Lagarde fue muy clara cuando afirmó en su discurso que China tenía la autoridad para hablar de apertura y liderar globalmente este proceso por dos motivos: primero, por su exitosa historia de los últimos cuarenta años donde comenzó a transitar este camino, reformándose a sí misma. Pero, sobre todo, la titular del Fondo Monetario Internacional remarcó que China había pasado de las palabras a los hechos concretos y que eso era de una gran importancia para liderar.
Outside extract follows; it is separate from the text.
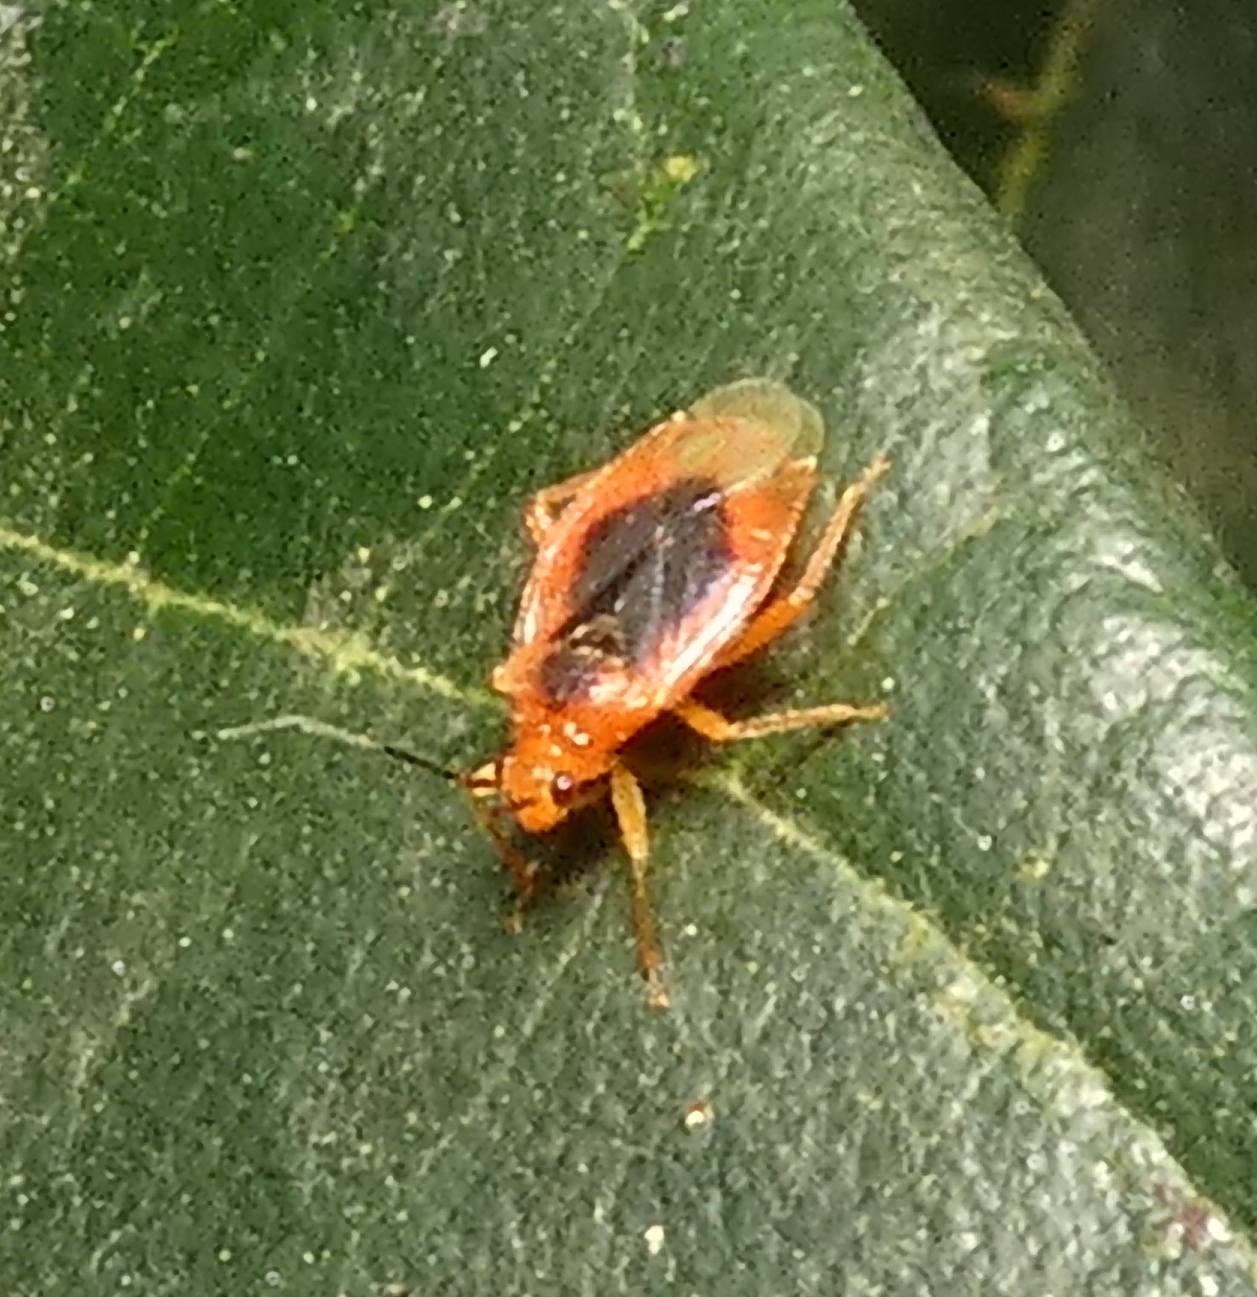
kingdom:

Los presidentes de Holanda y Austria se mostraron muy de acuerdo con las palabras del presidente XI. Los presidentes asiáticos fueron más allá y, por ejemplo, el mandatario de Singapur entre otros, hicieron fuertes críticas a quienes plantean una vuelta a proteccionismo y a un mundo dividido y en conflicto por el comercio.
Las ideas que se intercambian el Foro de Boao hacen un llamamiento a los países asiáticos, pero también, de otras partes del mundo, a construir relaciones donde todos puedan salir beneficiados. En mi opinión, por primera vez estamos ante la posibilidad de que el mundo no se divida por ideologías, ni por cuestiones artificiales del tipo Este-Oeste o Norte-Sur.
La exitosa inauguración del Foro de Boao y todo el trabajo que se hizo en las comisiones mostró que los países y sus gobiernos se pueden agrupar por los deseos de colaborar mutuamente, de buscar prosperidad para sus pueblos, respetando sus diferencias y valorando, sobre todo, las coincidencias y el optimismo por el futuro de la humanidad.